Individuals with an abnormal heart rhythm called atrial fibrillation can help prevent heart failure with a few simple steps, based on a recent study published in JACC: Heart Failure.
Heart failure, which occurs when the heart can’t pump enough blood to the rest of the body, is one of the most common complications associated with atrial fibrillation. Once patients with atrial fibrillation develop heart failure, their risk of death significantly increases.
For this reason, researchers explored how cardiovascular risk factors we can control such as high blood pressure and smoking impact risk for heart failure. The goal was to see whether a healthy lifestyle helps patients with atrial fibrillation significantly reduce their risk for developing heart failure.
The study included nearly 35,000 participants in the Women’s Health Study, which has tracked the health of U.S. female health professionals since 1993. Participants were 45 years or older and free of heart disease at the start of the study.

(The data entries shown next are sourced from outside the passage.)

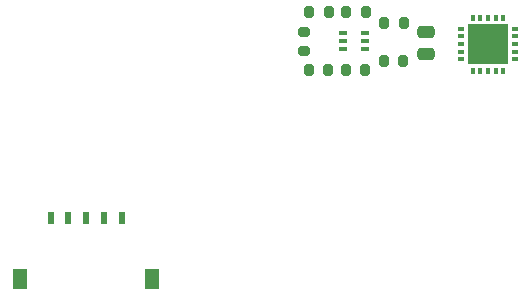
<source format=gbr>
%TF.GenerationSoftware,KiCad,Pcbnew,(6.0.7)*%
%TF.CreationDate,2023-01-31T02:36:05-08:00*%
%TF.ProjectId,solar-panel-side-Z,736f6c61-722d-4706-916e-656c2d736964,2.0*%
%TF.SameCoordinates,Original*%
%TF.FileFunction,Paste,Bot*%
%TF.FilePolarity,Positive*%
%FSLAX46Y46*%
G04 Gerber Fmt 4.6, Leading zero omitted, Abs format (unit mm)*
G04 Created by KiCad (PCBNEW (6.0.7)) date 2023-01-31 02:36:05*
%MOMM*%
%LPD*%
G01*
G04 APERTURE LIST*
G04 Aperture macros list*
%AMRoundRect*
0 Rectangle with rounded corners*
0 $1 Rounding radius*
0 $2 $3 $4 $5 $6 $7 $8 $9 X,Y pos of 4 corners*
0 Add a 4 corners polygon primitive as box body*
4,1,4,$2,$3,$4,$5,$6,$7,$8,$9,$2,$3,0*
0 Add four circle primitives for the rounded corners*
1,1,$1+$1,$2,$3*
1,1,$1+$1,$4,$5*
1,1,$1+$1,$6,$7*
1,1,$1+$1,$8,$9*
0 Add four rect primitives between the rounded corners*
20,1,$1+$1,$2,$3,$4,$5,0*
20,1,$1+$1,$4,$5,$6,$7,0*
20,1,$1+$1,$6,$7,$8,$9,0*
20,1,$1+$1,$8,$9,$2,$3,0*%
%AMFreePoly0*
4,1,5,1.660000,-1.660000,-1.660000,-1.660000,-1.660000,1.660000,1.660000,1.660000,1.660000,-1.660000,1.660000,-1.660000,$1*%
%AMFreePoly1*
4,1,5,0.190000,-0.275000,-0.190000,-0.275000,-0.190000,0.275000,0.190000,0.275000,0.190000,-0.275000,0.190000,-0.275000,$1*%
G04 Aperture macros list end*
%ADD10R,1.250000X1.800000*%
%ADD11R,0.600000X1.000000*%
%ADD12RoundRect,0.200000X-0.200000X-0.275000X0.200000X-0.275000X0.200000X0.275000X-0.200000X0.275000X0*%
%ADD13RoundRect,0.200000X0.200000X0.275000X-0.200000X0.275000X-0.200000X-0.275000X0.200000X-0.275000X0*%
%ADD14R,0.650000X0.400000*%
%ADD15RoundRect,0.200000X0.275000X-0.200000X0.275000X0.200000X-0.275000X0.200000X-0.275000X-0.200000X0*%
%ADD16RoundRect,0.250000X-0.475000X0.250000X-0.475000X-0.250000X0.475000X-0.250000X0.475000X0.250000X0*%
%ADD17FreePoly0,0.000000*%
%ADD18FreePoly1,0.000000*%
%ADD19FreePoly1,270.000000*%
%ADD20FreePoly1,180.000000*%
G04 APERTURE END LIST*
D10*
%TO.C,J1*%
X133145001Y-104940000D03*
X144354999Y-104940000D03*
D11*
X135749999Y-99750000D03*
X137249999Y-99750000D03*
X138750001Y-99750000D03*
X140250000Y-99750000D03*
X141750000Y-99750000D03*
%TD*%
D12*
%TO.C,R4*%
X165589922Y-86470000D03*
X163939922Y-86470000D03*
%TD*%
D13*
%TO.C,R5*%
X163979922Y-83250000D03*
X165629922Y-83250000D03*
%TD*%
D14*
%TO.C,D1*%
X162389922Y-85430000D03*
X162389922Y-84780000D03*
X162389922Y-84130000D03*
X160489922Y-84130000D03*
X160489922Y-84780000D03*
X160489922Y-85430000D03*
%TD*%
D15*
%TO.C,R6*%
X157169922Y-83980000D03*
X157169922Y-85630000D03*
%TD*%
D16*
%TO.C,C6*%
X167559922Y-85880000D03*
X167559922Y-83980000D03*
%TD*%
D13*
%TO.C,R1*%
X160729922Y-87190000D03*
X162379922Y-87190000D03*
%TD*%
D12*
%TO.C,FB1*%
X159249922Y-87210000D03*
X157599922Y-87210000D03*
%TD*%
D17*
%TO.C,U4*%
X172770000Y-85030000D03*
D18*
X171470000Y-87280000D03*
X172120000Y-87280000D03*
X172770000Y-87280000D03*
X173420000Y-87280000D03*
X174070000Y-87280000D03*
D19*
X175020000Y-86330000D03*
X175020000Y-85680000D03*
X175020000Y-85030000D03*
X175020000Y-84380000D03*
X175020000Y-83730000D03*
D20*
X174070000Y-82780000D03*
X173420000Y-82780000D03*
X172770000Y-82780000D03*
X172120000Y-82780000D03*
X171470000Y-82780000D03*
D19*
X170520000Y-83730000D03*
X170520000Y-84380000D03*
X170520000Y-85030000D03*
X170520000Y-85680000D03*
X170520000Y-86330000D03*
%TD*%
D12*
%TO.C,R3*%
X162409922Y-82330000D03*
X160759922Y-82330000D03*
%TD*%
%TO.C,FB2*%
X159289922Y-82330000D03*
X157639922Y-82330000D03*
%TD*%
M02*

</source>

During a 20-year follow-up period, a total of 1,495 women developed atrial fibrillation. As previous research has shown, women with atrial fibrillation had a nine-fold increase in risk for heart failure. Once they developed heart failure, their risk for heart-related death nearly tripled.
The good news, however, is that women with a healthy lifestyle had significantly lower risk for heart failure than those with poorer markers of health. When looking at four key risk factors, including high blood pressure, obesity, smoking and diabetes, these risk factors accounted for 62% of the risk for heart failure. Researchers also found that women with two risk factors had 40% lower risk for heart failure than those with 3–4 risk factors. Even more striking, women with none of these risk factors had 86% lower risk for heart failure than women with 3–4 risk factors.
According to authors, findings highlight the need for patients with atrial fibrillation to maintain a healthy lifestyle. In this study, the majority of heart failure cases were caused by four key risk factors: high blood pressure, obesity, smoking and diabetes. All four of these risk factors can be prevented with a healthy lifestyle and are largely in our control. Thus, addressing any of these risk factors is especially critical for patients with atrial fibrillation, who already face increased risk for heart failure.